The first year, while the bees were just settling in, they ended up making 6 or 7 combs by October. We started feeding them some sugar water during the cold months and they huddled up into a big ball, to stay warm. I have been told by old time bee keepers that the center of the ball, where the queen lives, will stay around 74 degrees on the coldest day. They need fuel the keep that kind of heat going, and that’s where the sugar water comes in. We kept checking on them throughout the winter. On warm days, the hardiest of them would stream out and look for something to eat. Amazingly, we found them coming back with legs full of pollen at the end of February.
As spring came on, we were eagerly looking forward for them to fulfill their contractual obligations as per our original contract. We provide the room and board in return for a couple pounds of honey. A square deal, I thought. At one point they were trying to unionize and renegotiate the deal, this was in a cloudy stretch of March I think, and I cut off the sugar water until they came to their senses, all 30,000 of them. Negative vibes were evident, by me getting stung right after their vote. I let it slide, and put out a peace offering of sugar water in a peanut jar lid. I put this out by the door of my shop, and they came every sunny day and emptied the lid, smiles all around.
The fateful first harvest came in late April. The spring had been good, with lots of rain and warm temperatures. I notified them of payment due and gave them some smoke. Cracking the lid of the hive and pulling out the honey-filled combs is a heady experience. The bees really don’t want you to mess with the combs, and you end up brushing them off with a soft paint brush. The top bar hive worked out pretty well; we ended up with taking about 16 pounds of honey and only one cross-linked comb. That is where the comb stretches from one bar to the next. There was much more honey in the hive, but you leave that so they have enough for the coming winter.
Fresh honey from the hive, is something that makes the whole deal worth it. You quite often end up with bee parts in it, but you can live with the extra protein, or you could be all nancy-boyish and strain it.
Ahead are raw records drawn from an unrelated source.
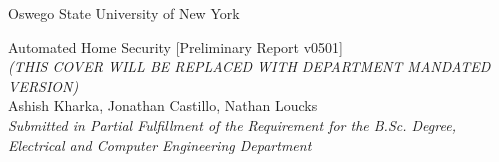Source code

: \documentclass[a4paper,11pt]{report}
\title{}
\date{February 15, 2020}
\author{Nathan Louck}
\begin{document}
	\begin{titlepage}
		\begin{center}
			\large
			Oswego State University of New York \\ 
			\vspace{2.5in}
		
			Automated Home Security [Preliminary Report v0501] \\ 
			\tiny\textit{(THIS COVER WILL BE REPLACED WITH DEPARTMENT MANDATED VERSION)}\\
			\vspace{2in}
			\normalsize 
			Ashish Kharka, Jonathan Castillo, Nathan Loucks \\
			\vspace{0.5in}
			\small\textit{
				Submitted in Partial Fulfillment of the Requirement for the B.Sc. Degree, 	\\Electrical and Computer Engineering Department
			}
		\end{center}
	\end{titlepage}
	\newpage
\end{document}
We ended up moving the hive before winter to a new location, something more protected from the sun. They took the move well, I thought, and we continued on thinking the contract was secure for the next year. Never look a gift bee in the mouth, as it were. When Spring came around again, lots of buzzing about. I got many assurances that all was well, nothing to see here, just move along citizen…
I came out one April day and thought, hmm, I don’t see any bees flying about. I opened the panel on the hive and to my surprise, everyone was gone. A few expired bees lying on the floor the hive, combs empty, and no forwarding address. Ungrateful little wretches! I thought about waving my contract papers at the one or two bees hanging around in the garden, and then thought better of it. Bad optics. I consider myself pretty good in the woods and thought about tracking the little turds down. You can, with lots of patience, follow a bee to its hive. But then I remembered one of those trite sayings that comes out in times like this. If you love something, set if free. If it comes back, well… I would slap them with breach of contract and, hang on. That would be, like 30,000 warrants. I don’t think the Sheriff is going to be sympathetic to my claim. Never mind.